Use the model on the previous slide.

  • Describe the type of respondent represented by the intercept.
  • Interpret the effect of ai_heardNothing at all in terms of the odds of being concerned by increased use of AI in daily life.

Prediction

Predicted log odds

augment(ai_concern_full_fit) |> select(.fitted)
# A tibble: 5 × 1
  .fitted
    <dbl>
1 -0.0608
2  0.0756
3  0.473 
4  0.560 
5  0.563 

For observation 1

\[\text{predicted odds} = \hat{\text{odds}} = \frac{\hat{p}}{1-\hat{p}} = e^{-0.0608} = 0.941\]

Predicted probabilities


The predicted log-odds for observation 1 is -0.0608. What is the predicted probability this respondent is concerned about increased use of AI in daily life?

Predicted probabilities

We can calculate predicted probabilities using the argument type = "response" in predict.glm()1

predict.glm(ai_concern_full_fit, type = "response")

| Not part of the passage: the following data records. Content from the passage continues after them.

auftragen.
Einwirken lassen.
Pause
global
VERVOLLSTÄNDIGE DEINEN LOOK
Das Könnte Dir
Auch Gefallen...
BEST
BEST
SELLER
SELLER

Showing the predictions for the first 10 observations

        1         2         3         4         5         6         7         8 
0.4848067 0.5188941 0.6161912 0.6364755 0.6371220 0.6366698 0.6159500 0.5257991 
        9        10 
0.4898898 0.6329262 

Predicted probability for new observation


Recall the model that includes predictors age_cat, ai_heard, and survey_time.

  • What are the predicted odds for a 70-year-old respondent who has heard nothing about AI and took 60 minutes to complete the survey?
  • What is the predicted probability this respondent is not concerned about increased use of AI in daily life?
  • Would you classify this person as someone who is concerned or someone who is not? Why?

Predicted probability for new observation

new_obs <- tibble(age_cat = "65+", ai_heard = "Nothing at all",  
                  survey_time = 60)

predict.glm(ai_concern_full_fit, newdata = new_obs, 
            type = "response")
        1 
0.4780527 

Recap

  • Use the odds ratio to compare the odds of two groups

  • Interpret the coefficients of a logistic regression model with

    • a single categorical predictor
    • a single quantitative predictor
    • multiple predictors

References

Ledolter, Johannes. 2003. “The Statistical Sleuth.” Taylor & Francis.